Beltway Boondoggle
The proposal to connect the Northwest Parkway to C-470 has residents of the western metro area asking: is it a Road to Nowhere, A Bridge Too Far, or a Lost Highway?
This latest pipe dream of beltway proponents comes from the failed Northwest Parkway which leased its operations to a foreign company. This foreign company, Brisa, promises two things: to raise tolls for the next 99 years for Coloradoans and to give a $100 million dollar payoff to the directors of the Northwest Parkway if they can complete the beltway.
Let me bring you up to speed. While I'm doing this, hum along to another famous song, "Won't Get Fooled Again."
When mayors and traffic engineers in the local governments of the Northwest Quadrant in Jefferson County met with the Colorado Department of Transportation (CDOT) in 2003, they asked for congestion relief. What they got was a beltway - even though CDOT's own figures showed there wasn't enough traffic to pay for it. Cost: $1.6 billion. So CDOT thought they would toll it, but found out tolls would only pay $600 million of the $1.6 billion.
But now that Brisa's in town, anything is possible. This foreign company wants our roads. They want to charge high tolls. Heck, they are already raising the tolls for the NW Parkway from $2 to $3, with more raises to come. And if they don't get enough toll revenues to satisfy their stockholders, then the NW Parkway directors have promised to let their roads parallel to the Parkway degrade, so that traffic will be forced to take the toll road.

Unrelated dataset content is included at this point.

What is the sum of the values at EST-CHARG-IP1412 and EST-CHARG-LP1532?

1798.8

And traffic analysis after traffic analysis has shown that there is just not enough traffic on SH-93 to justify turning it into a twelve lane elevated toll road (CDOT's toll road option) over the tiny town of Golden. The cost is prohibitive, financially and environmentally.

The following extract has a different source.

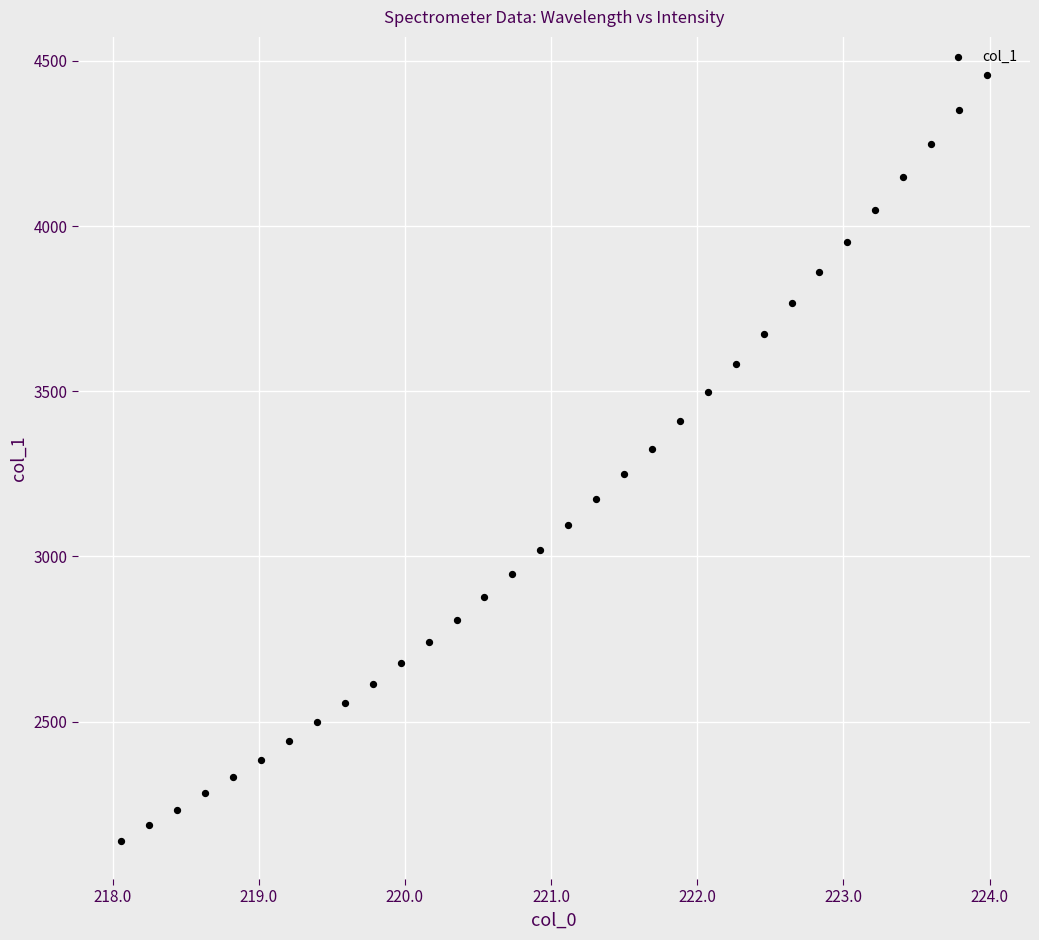

What is the range of Y values (max minus min)?

2317.3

A few years back, proponents of the beltway gathered together the cities and county involved and convinced them to pay for a good traffic analysis. It found that instead of a beltway, four lanes on SH-93 and four lanes on McIntyre-Indiana would solve traffic congestion.

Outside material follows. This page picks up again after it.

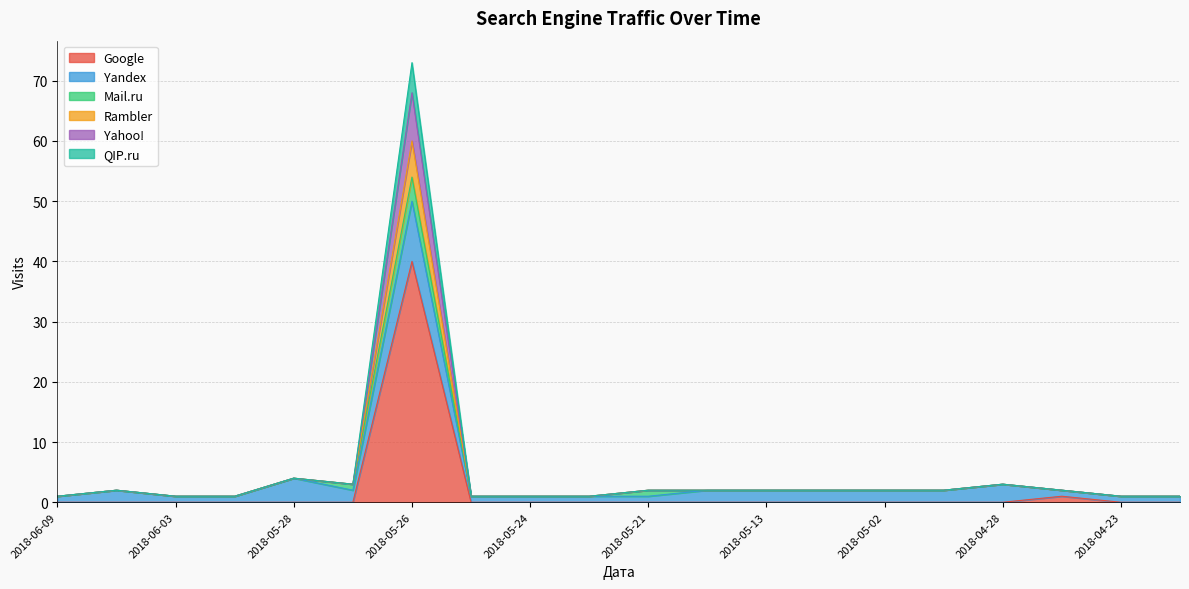

What is the sum of the Rambler values at 2018-05-24 and 2018-05-23?

2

Why hasn't this happened? Governments much more powerful than tiny Golden really want a beltway and use their considerable political power to try and get it. Whenever Golden dares to speak up, they are tarred as uncooperative.
If Brisa gets the toll road it wants to complete the beltway, we can count on increased traffic congestion, more serious ozone violations, increased tolls, degraded side roads --and all of this for the next 99 years.
To give this perspective - what happed 99 years ago? Well, for one thing, Henry Ford unveiled his invention of the automobile. What will our transportation options be 99 years from now?
I think policymakers ought to be accountable. That means no 99 year contracts. It means not building an unnecessary vanity beltway. It means not selling our infrastructure to foreign companies - especially one like Brisa, who comes into the game with negative bond ratings. It means not guaranteeing foreign companies' profits at the expense of our citizens.
So don't let beltway proponents fool you. A beltway will not solve congestion and will probably worsen it.
It's a boondoggle with no accountability, built upon a failed foundation.